Reviewed by DAVID VINEYARD:
BLOWING WILD. Warner Brothers, 1953. Gary Cooper, Barbara Stanwyck, Anthony Quinn, Ruth Roman, Ward Bond, Ian MacDonald. Screenplay by Philip Yordan. Directed by Hugo Fregonese.
The spicy pulp and paperback original spirit lives in this adventure film/soap opera with a few noirish touches.
The setting is somewhere in Central America in what was then contemporary times. Jeffrey Dawson (Gary Cooper) and Dutch (Ward Bond) are wildcat oilmen whose lease is destroyed by bandits leaving them to hitchhike back to civilization looking for work. Along the way they meet a tough smart but vulnerable girl (Ruth Roman) of a type not unusual in adventure fiction — good girl, but not a fanatic about it — and get cheated out of money owed them for delivering nitro to a well through bandit country by a four-flusher (Ian MacDonald).
Dutch is wounded and Jeff needs money, meaning he has to turn to old pal Paco Conway (Anthony Quinn) who the two encountered earlier, but turning to Paco, now a successful oilman, is the last thing Jeff wants to do because Paco is married to Marina (Barbara Stanwyck) who Jeff once loved, and Marina is bad news, twisted, destructive, promiscuous, and sick to death of her husband. Both she and Roman’s character might have crawled out of any Gold Medal paperback of the era full blown.
To say Marina has a thing for Jeff is putting it mildly, Marina is a female jaguar in heat, and just about as dangerous to all involved. There is enough wattage in the scene where she comes to Jeff’s bedroom and he turns a lamp on her in the doorway like a spotlight to power a small town for a week, although it is all underplayed, and fully clothed.
Stanwyck was unsurpassed at portraying female lust with just a smoldering look and a raspy tone of voice. Just watching her, and remembering the heat she and Cooper engendered back in Ball of Fire and Meet John Doe, you fear for Cooper’s characters virtue — however tarnished and shopworn it may be.
Paco, meanwhile, has troubles, a wife who doesn’t love him and who, along with his success, has caused him to lose his nerve; and, those self same bandits who blew up Jeff and Dutch’s well and now threaten all that Paco owns.

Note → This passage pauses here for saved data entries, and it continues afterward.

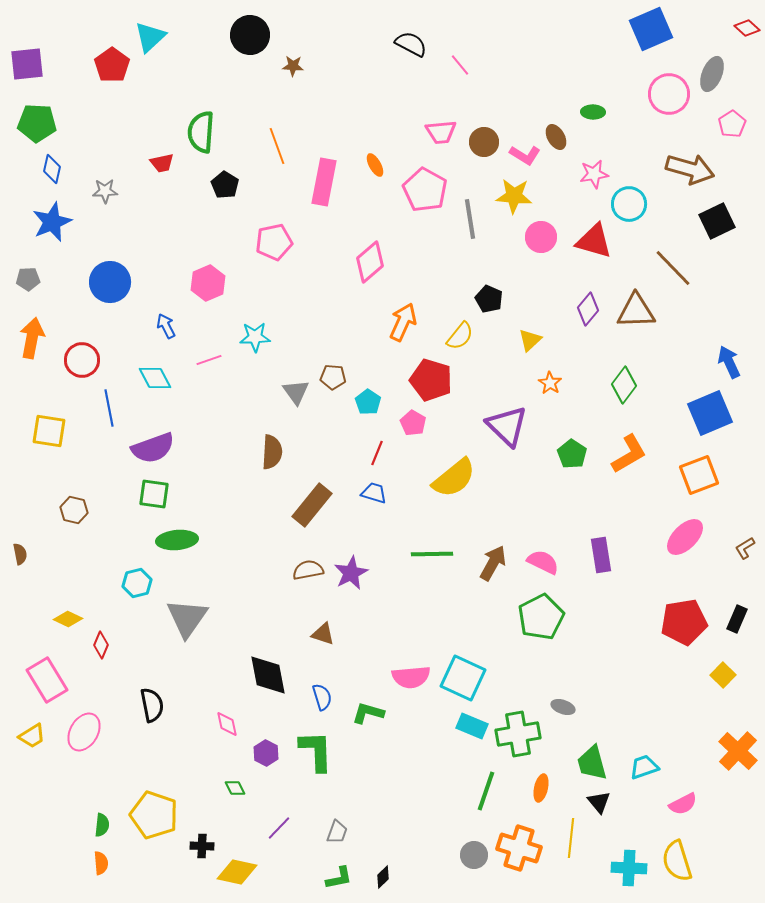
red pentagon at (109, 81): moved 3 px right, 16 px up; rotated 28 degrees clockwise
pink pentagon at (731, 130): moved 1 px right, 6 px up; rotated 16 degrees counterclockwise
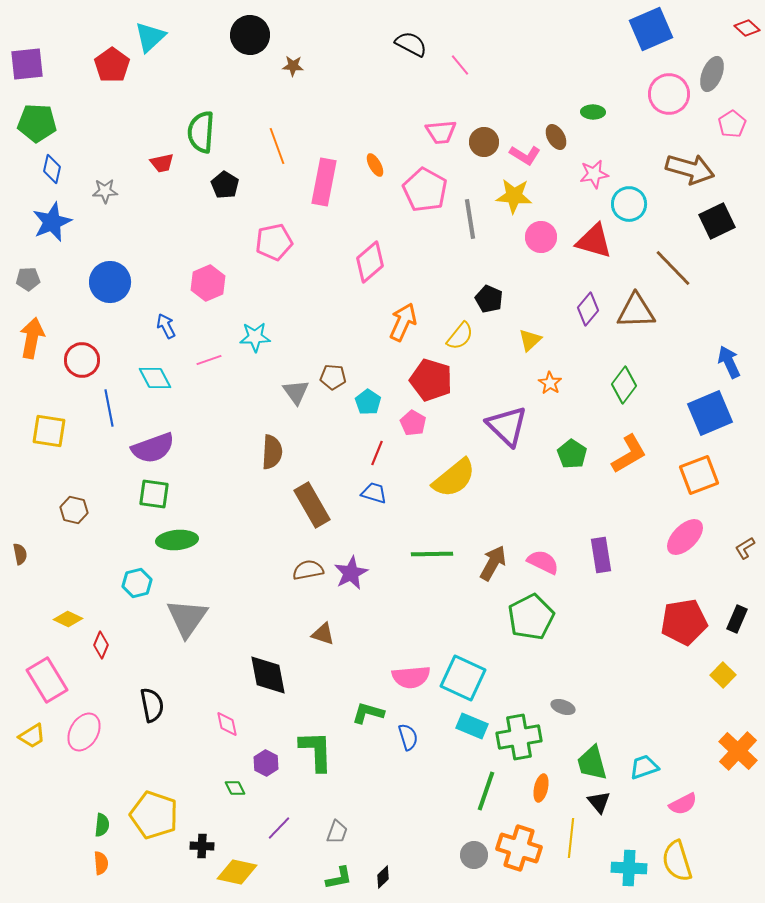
brown rectangle at (312, 505): rotated 69 degrees counterclockwise
green pentagon at (541, 617): moved 10 px left
blue semicircle at (322, 697): moved 86 px right, 40 px down
green cross at (518, 734): moved 1 px right, 3 px down
purple hexagon at (266, 753): moved 10 px down
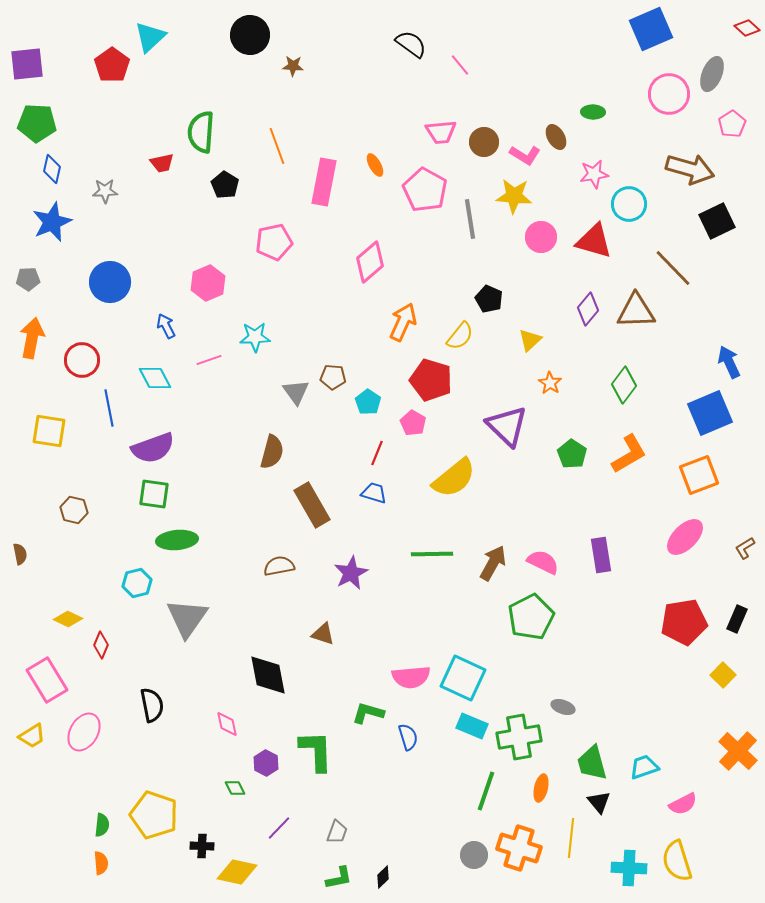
black semicircle at (411, 44): rotated 8 degrees clockwise
brown semicircle at (272, 452): rotated 12 degrees clockwise
brown semicircle at (308, 570): moved 29 px left, 4 px up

No surprises in this film. It is shot handsomely on location and you get a lot of shots of Stanwyck whipping her galloping horse in various states of sexual frustration to the Frankie Laine theme song from Dimitri Tiomkin, plenty of the patented Stanwyck look of passionate fires just barely tamped down enough not to escape, and, of course, also Stanwyck flaring whenever crossed by her husband or Jeff. At times you half to expect her to throw herself off the screen and sexually assault the nearest man.
You know going in there will have to be a shootout with the bandits and that Stanwyck won’t long put up with Paco in the way of her passion for Jeff, that Paco will finally interpret those hot long looks Marina gives Jeff and react violently, and just as certainly the pump jack in the courtyard of their hacienda, that was the first well Paco hit it big with and the noise from which drives Marina mad, is going to play a role in how both their marriage and their lives end.
Having spent part of my youth with an oilman father and grandfather, I can testify to how annoying a pump jack in the yard can be, even if it is pumping your family’s money from the ground. Blowing Wild is a bit closer to oil field reality than most. At least it got a few details right, and God knows I knew enough men like Jeff, Dutch, and Paco in my youth, and no few women like Stanwyck’s Marina or Roman’s character around them if they didn’t quite look like their Hollywood counterparts or have Philip Yordan writing their sharp innuendo laden dialogue.
Even Ian MacDonald’s four flushing cheat is true enough to life. The oil business may be one of the few industries in the world as colorful as its publicity. at least it was then.
Blowing Wild is professionally done, tightly directed, and with an impeccable cast. It is pulp dressed up with a touch of Freud and Kraft-Ebling and a slight noir glaze, but it is well done for all that, diverting, and just about any film with that cast, screenwriter, and director would hold me for at least the running time.
Granted it is almost done in semaphore, the obvious nature of every scene telegraphed well before it appears. It’s a not-quite Western in an adult mode, more than worth watching, just for Cooper, Stanwyck, and Quinn in my case, and if you can get that Frankie Laine theme song out of your head for a day or two after watching it you are a better man than I. (*)
(*) And yes, I could hear Bosley Crowther, the famous film critic who liked to sum up films in plays on their titles, commenting, Blowing Mild, but honestly it is a perfectly good middling Gold Medal original of a film you will almost certainly enjoy in the right mood.